**WORK TO BE COMPLETED:** Please return every record exactly as written, leaving out the pictures.

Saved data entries
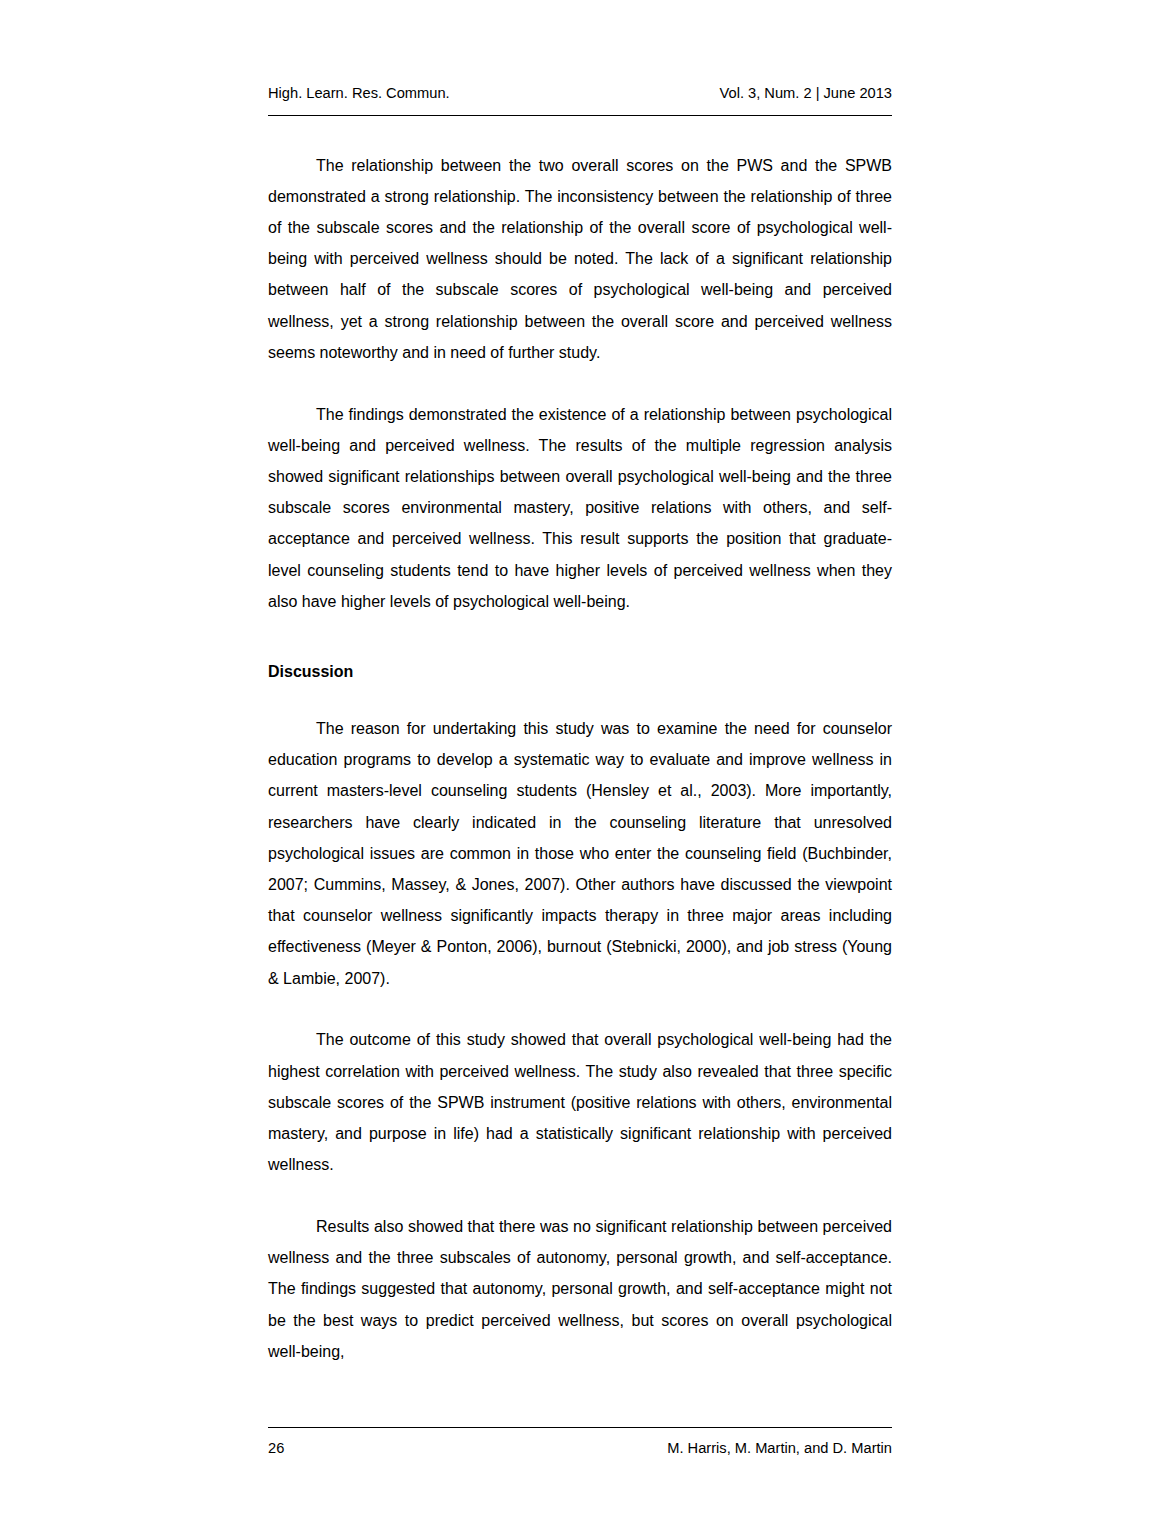High. Learn. Res. Commun.
Vol. 3, Num. 2 | June 2013
The relationship between the two overall scores on the PWS and the SPWB demonstrated a strong relationship. The inconsistency between the relationship of three of the subscale scores and the relationship of the overall score of psychological well-being with perceived wellness should be noted. The lack of a significant relationship between half of the subscale scores of psychological well-being and perceived wellness, yet a strong relationship between the overall score and perceived wellness seems noteworthy and in need of further study.
The findings demonstrated the existence of a relationship between psychological well-being and perceived wellness. The results of the multiple regression analysis showed significant relationships between overall psychological well-being and the three subscale scores environmental mastery, positive relations with others, and self-acceptance and perceived wellness. This result supports the position that graduate-level counseling students tend to have higher levels of perceived wellness when they also have higher levels of psychological well-being.
Discussion
The reason for undertaking this study was to examine the need for counselor education programs to develop a systematic way to evaluate and improve wellness in current masters-level counseling students (Hensley et al., 2003). More importantly, researchers have clearly indicated in the counseling literature that unresolved psychological issues are common in those who enter the counseling field (Buchbinder, 2007; Cummins, Massey, & Jones, 2007). Other authors have discussed the viewpoint that counselor wellness significantly impacts therapy in three major areas including effectiveness (Meyer & Ponton, 2006), burnout (Stebnicki, 2000), and job stress (Young & Lambie, 2007).
The outcome of this study showed that overall psychological well-being had the highest correlation with perceived wellness. The study also revealed that three specific subscale scores of the SPWB instrument (positive relations with others, environmental mastery, and purpose in life) had a statistically significant relationship with perceived wellness.
Results also showed that there was no significant relationship between perceived wellness and the three subscales of autonomy, personal growth, and self-acceptance. The findings suggested that autonomy, personal growth, and self-acceptance might not be the best ways to predict perceived wellness, but scores on overall psychological well-being,
26
M. Harris, M. Martin, and D. Martin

**PROBLEM SOLUTION:**
High. Learn. Res. Commun.
Vol. 3, Num. 2 | June 2013
The relationship between the two overall scores on the PWS and the SPWB demonstrated a strong relationship. The inconsistency between the relationship of three of the subscale scores and the relationship of the overall score of psychological well-being with perceived wellness should be noted. The lack of a significant relationship between half of the subscale scores of psychological well-being and perceived wellness, yet a strong relationship between the overall score and perceived wellness seems noteworthy and in need of further study.
The findings demonstrated the existence of a relationship between psychological well-being and perceived wellness. The results of the multiple regression analysis showed significant relationships between overall psychological well-being and the three subscale scores environmental mastery, positive relations with others, and self-acceptance and perceived wellness. This result supports the position that graduate-level counseling students tend to have higher levels of perceived wellness when they also have higher levels of psychological well-being.
Discussion
The reason for undertaking this study was to examine the need for counselor education programs to develop a systematic way to evaluate and improve wellness in current masters-level counseling students (Hensley et al., 2003). More importantly, researchers have clearly indicated in the counseling literature that unresolved psychological issues are common in those who enter the counseling field (Buchbinder, 2007; Cummins, Massey, & Jones, 2007). Other authors have discussed the viewpoint that counselor wellness significantly impacts therapy in three major areas including effectiveness (Meyer & Ponton, 2006), burnout (Stebnicki, 2000), and job stress (Young & Lambie, 2007).
The outcome of this study showed that overall psychological well-being had the highest correlation with perceived wellness. The study also revealed that three specific subscale scores of the SPWB instrument (positive relations with others, environmental mastery, and purpose in life) had a statistically significant relationship with perceived wellness.
Results also showed that there was no significant relationship between perceived wellness and the three subscales of autonomy, personal growth, and self-acceptance. The findings suggested that autonomy, personal growth, and self-acceptance might not be the best ways to predict perceived wellness, but scores on overall psychological well-being,
26
M. Harris, M. Martin, and D. Martin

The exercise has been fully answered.